| What is required |
Using the listing below, retype exactly the lines starting at the one with "## Links ##" and ending at the one with "npm install", and include both.
***** Records to process *****
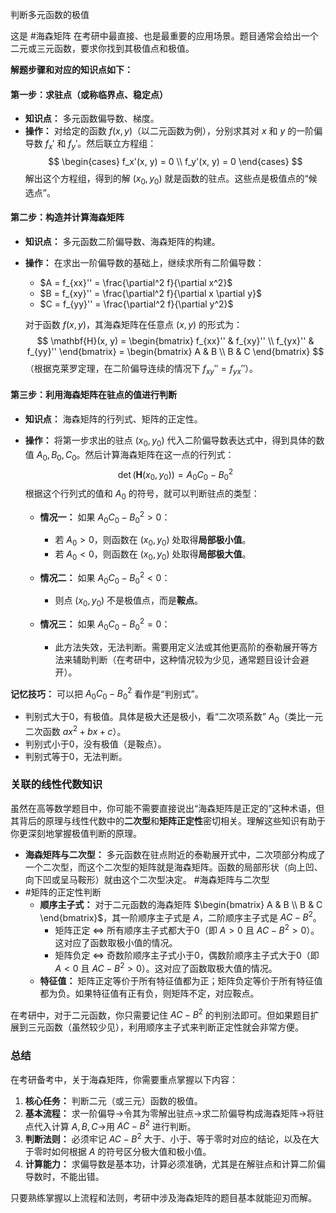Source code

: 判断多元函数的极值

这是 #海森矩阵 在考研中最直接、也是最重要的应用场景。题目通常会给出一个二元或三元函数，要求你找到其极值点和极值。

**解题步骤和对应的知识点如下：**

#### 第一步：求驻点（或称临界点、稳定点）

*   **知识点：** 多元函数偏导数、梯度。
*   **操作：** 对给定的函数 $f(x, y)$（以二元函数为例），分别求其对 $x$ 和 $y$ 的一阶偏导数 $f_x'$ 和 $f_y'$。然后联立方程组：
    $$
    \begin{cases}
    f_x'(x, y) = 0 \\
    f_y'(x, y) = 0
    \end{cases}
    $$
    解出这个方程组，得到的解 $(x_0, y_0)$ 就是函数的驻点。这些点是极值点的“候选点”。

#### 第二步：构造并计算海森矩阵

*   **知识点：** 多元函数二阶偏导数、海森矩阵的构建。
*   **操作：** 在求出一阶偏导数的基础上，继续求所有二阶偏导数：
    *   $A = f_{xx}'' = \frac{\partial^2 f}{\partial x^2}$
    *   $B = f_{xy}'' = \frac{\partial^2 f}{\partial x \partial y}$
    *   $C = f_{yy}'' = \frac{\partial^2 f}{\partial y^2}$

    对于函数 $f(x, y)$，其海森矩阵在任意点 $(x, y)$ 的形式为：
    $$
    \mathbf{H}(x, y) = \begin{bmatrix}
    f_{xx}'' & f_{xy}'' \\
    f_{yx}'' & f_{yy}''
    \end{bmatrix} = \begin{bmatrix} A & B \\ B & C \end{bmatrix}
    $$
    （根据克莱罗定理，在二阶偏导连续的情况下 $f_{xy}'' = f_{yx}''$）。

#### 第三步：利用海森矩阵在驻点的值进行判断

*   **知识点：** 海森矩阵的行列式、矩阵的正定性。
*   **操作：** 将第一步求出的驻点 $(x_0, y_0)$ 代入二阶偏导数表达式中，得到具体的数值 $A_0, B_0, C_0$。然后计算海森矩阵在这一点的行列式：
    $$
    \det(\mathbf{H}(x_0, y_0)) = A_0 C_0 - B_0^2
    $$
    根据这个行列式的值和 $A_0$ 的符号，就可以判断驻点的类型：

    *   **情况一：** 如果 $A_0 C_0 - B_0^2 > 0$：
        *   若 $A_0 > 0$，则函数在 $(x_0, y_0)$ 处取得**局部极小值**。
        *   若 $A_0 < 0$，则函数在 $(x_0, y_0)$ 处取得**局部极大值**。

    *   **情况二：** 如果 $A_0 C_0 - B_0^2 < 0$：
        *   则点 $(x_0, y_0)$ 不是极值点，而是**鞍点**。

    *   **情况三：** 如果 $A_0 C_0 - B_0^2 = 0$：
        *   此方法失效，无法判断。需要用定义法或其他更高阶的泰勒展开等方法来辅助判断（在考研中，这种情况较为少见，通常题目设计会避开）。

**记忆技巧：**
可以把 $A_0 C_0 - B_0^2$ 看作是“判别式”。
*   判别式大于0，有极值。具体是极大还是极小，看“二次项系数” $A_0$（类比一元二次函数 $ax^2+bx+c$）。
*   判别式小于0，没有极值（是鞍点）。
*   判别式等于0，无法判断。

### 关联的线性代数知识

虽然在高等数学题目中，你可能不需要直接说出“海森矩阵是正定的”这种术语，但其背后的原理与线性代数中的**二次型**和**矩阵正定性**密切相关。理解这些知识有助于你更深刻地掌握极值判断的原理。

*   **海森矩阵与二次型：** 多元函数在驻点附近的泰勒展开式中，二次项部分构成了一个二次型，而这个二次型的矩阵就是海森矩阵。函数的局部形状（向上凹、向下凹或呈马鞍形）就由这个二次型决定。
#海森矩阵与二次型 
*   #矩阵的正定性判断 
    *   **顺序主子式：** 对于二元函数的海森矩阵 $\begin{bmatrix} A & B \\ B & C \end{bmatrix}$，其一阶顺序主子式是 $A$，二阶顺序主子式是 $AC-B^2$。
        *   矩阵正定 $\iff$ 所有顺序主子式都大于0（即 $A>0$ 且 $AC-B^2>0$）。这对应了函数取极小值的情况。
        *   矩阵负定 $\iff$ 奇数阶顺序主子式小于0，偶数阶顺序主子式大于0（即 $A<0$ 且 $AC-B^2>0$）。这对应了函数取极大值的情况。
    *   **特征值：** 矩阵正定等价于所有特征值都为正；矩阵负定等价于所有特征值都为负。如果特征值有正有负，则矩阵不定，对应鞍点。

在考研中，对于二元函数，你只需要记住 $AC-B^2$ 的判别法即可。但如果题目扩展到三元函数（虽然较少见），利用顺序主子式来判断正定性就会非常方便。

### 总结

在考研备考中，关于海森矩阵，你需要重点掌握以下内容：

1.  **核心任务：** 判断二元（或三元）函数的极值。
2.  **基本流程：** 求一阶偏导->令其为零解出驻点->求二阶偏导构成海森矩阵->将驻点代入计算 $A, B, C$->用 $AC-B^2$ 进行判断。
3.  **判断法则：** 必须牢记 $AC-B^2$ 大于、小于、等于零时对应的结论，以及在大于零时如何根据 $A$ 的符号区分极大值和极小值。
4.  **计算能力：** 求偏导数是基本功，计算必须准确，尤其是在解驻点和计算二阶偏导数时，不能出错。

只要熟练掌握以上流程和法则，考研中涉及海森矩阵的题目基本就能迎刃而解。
*****
***** Records to process *****
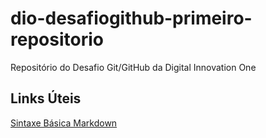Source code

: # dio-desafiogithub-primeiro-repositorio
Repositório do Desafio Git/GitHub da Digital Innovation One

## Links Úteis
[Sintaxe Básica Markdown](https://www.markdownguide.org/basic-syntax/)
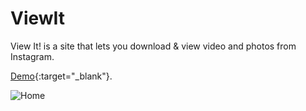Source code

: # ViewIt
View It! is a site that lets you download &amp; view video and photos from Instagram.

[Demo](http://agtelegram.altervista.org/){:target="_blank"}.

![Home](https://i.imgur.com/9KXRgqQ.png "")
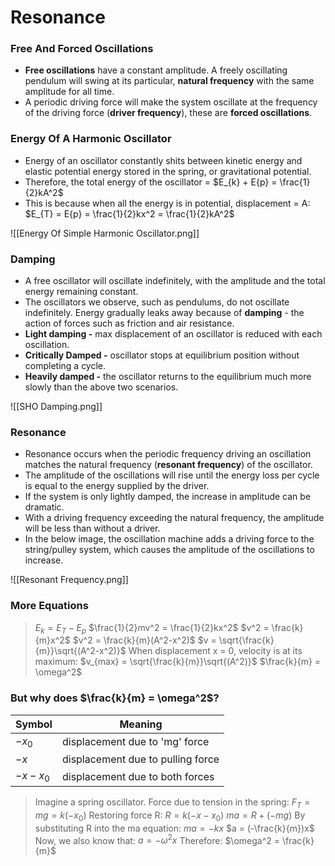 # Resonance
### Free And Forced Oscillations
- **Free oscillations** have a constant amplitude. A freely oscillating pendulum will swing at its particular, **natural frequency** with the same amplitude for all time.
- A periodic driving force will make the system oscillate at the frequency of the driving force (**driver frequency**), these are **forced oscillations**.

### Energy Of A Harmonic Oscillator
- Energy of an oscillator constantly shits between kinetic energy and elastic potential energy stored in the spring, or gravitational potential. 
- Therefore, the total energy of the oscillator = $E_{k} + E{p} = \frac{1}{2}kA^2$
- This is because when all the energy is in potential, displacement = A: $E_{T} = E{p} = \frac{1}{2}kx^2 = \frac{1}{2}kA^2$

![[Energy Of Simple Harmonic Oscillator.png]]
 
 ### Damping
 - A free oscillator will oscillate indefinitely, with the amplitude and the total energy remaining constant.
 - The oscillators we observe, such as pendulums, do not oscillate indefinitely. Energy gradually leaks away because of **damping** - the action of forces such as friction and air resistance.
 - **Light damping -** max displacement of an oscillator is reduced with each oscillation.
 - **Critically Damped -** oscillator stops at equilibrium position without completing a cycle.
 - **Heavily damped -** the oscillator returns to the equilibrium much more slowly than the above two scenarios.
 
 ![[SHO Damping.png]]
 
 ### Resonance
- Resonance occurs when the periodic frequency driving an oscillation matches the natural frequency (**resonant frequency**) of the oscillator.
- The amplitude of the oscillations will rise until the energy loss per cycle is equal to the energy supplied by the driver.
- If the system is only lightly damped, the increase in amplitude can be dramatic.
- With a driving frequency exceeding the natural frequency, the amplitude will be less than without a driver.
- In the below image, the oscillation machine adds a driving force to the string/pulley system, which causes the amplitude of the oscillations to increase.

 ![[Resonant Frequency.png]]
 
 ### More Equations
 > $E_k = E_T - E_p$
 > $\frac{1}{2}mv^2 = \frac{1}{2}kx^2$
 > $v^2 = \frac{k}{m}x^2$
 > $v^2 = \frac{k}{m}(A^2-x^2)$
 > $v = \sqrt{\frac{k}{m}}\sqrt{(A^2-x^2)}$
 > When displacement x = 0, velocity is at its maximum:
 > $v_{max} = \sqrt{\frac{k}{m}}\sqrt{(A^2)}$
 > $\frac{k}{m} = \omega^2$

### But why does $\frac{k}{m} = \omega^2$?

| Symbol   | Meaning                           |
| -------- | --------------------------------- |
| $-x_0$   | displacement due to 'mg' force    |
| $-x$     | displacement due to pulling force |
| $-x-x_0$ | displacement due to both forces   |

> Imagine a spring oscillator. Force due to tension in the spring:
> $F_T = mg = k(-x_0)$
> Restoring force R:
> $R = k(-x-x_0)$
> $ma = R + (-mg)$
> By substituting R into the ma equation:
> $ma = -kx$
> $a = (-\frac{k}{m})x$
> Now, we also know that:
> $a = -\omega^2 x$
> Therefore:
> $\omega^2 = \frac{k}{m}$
*****
***** Records to process *****
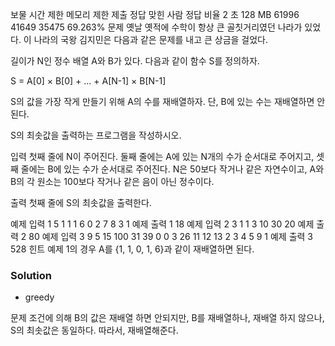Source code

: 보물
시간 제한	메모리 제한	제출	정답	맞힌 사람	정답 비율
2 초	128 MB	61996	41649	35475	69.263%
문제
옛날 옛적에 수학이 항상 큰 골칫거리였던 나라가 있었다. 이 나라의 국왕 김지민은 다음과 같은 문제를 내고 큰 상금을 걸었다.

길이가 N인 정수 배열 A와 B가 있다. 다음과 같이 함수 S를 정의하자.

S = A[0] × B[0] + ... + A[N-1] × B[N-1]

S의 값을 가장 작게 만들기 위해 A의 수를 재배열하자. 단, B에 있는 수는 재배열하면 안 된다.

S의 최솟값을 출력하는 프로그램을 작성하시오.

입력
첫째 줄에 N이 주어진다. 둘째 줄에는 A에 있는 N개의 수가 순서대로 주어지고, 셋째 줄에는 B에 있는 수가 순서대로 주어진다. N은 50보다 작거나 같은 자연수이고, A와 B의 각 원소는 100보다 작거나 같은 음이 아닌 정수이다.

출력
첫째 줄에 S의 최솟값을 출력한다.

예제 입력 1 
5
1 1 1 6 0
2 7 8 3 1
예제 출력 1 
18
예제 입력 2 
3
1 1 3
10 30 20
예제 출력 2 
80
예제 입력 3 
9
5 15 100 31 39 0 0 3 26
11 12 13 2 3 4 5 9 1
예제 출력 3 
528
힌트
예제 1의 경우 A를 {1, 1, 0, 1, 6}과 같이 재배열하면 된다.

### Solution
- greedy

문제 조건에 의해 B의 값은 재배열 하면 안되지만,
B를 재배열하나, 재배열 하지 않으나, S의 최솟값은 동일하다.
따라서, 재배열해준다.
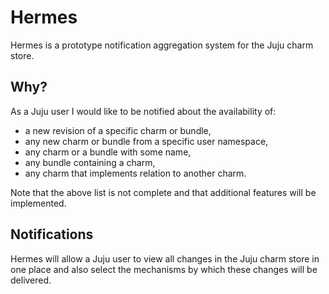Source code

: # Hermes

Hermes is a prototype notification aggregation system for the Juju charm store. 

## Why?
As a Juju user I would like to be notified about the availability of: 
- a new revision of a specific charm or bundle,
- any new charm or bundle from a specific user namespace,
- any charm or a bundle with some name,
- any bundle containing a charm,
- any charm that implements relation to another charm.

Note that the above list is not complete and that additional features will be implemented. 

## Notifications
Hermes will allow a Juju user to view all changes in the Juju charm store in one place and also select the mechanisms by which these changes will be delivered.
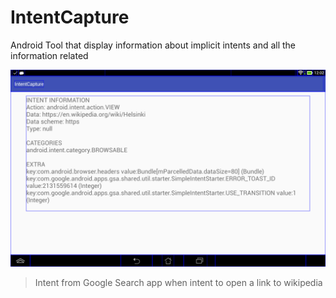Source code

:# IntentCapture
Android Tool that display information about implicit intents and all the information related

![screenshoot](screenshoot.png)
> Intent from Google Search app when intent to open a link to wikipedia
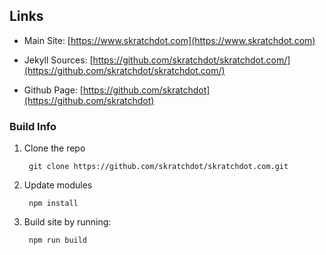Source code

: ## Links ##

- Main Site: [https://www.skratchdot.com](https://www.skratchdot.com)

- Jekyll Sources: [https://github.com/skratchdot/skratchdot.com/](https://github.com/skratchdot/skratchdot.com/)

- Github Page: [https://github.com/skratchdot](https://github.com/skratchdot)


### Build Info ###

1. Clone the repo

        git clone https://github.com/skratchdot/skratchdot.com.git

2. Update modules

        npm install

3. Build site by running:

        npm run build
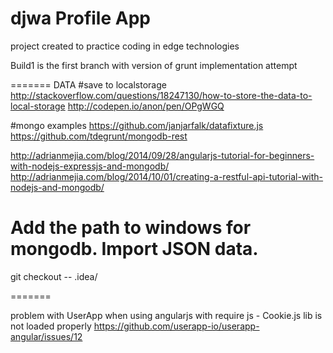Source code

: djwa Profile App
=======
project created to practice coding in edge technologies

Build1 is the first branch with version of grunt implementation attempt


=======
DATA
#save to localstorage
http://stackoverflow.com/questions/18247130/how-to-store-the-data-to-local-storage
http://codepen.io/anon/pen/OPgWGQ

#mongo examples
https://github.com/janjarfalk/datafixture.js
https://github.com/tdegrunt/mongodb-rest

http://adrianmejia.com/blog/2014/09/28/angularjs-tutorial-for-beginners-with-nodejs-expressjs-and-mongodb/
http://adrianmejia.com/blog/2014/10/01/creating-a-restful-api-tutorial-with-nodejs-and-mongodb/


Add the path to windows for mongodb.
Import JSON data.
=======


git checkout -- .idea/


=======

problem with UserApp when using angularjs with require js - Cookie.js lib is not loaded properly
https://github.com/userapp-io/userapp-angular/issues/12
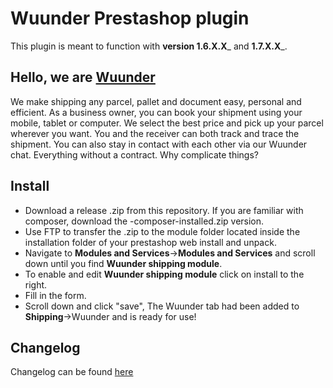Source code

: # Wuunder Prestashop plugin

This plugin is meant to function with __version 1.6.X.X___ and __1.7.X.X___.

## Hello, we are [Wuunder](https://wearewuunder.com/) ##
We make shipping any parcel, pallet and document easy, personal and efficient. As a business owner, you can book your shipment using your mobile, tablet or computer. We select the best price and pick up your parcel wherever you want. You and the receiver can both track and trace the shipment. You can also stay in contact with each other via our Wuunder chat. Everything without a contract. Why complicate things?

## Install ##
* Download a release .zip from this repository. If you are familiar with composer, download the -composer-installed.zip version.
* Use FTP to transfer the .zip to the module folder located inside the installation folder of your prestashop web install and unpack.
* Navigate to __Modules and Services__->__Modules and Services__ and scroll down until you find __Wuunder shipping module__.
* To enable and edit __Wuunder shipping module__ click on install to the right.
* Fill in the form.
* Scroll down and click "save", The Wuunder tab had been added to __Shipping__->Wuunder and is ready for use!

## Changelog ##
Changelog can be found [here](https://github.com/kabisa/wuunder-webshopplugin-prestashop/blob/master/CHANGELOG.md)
*****
| Response |
: ## Links ##

- Main Site: [https://www.skratchdot.com](https://www.skratchdot.com)

- Jekyll Sources: [https://github.com/skratchdot/skratchdot.com/](https://github.com/skratchdot/skratchdot.com/)

- Github Page: [https://github.com/skratchdot](https://github.com/skratchdot)


### Build Info ###

1. Clone the repo

        git clone https://github.com/skratchdot/skratchdot.com.git

2. Update modules

        npm install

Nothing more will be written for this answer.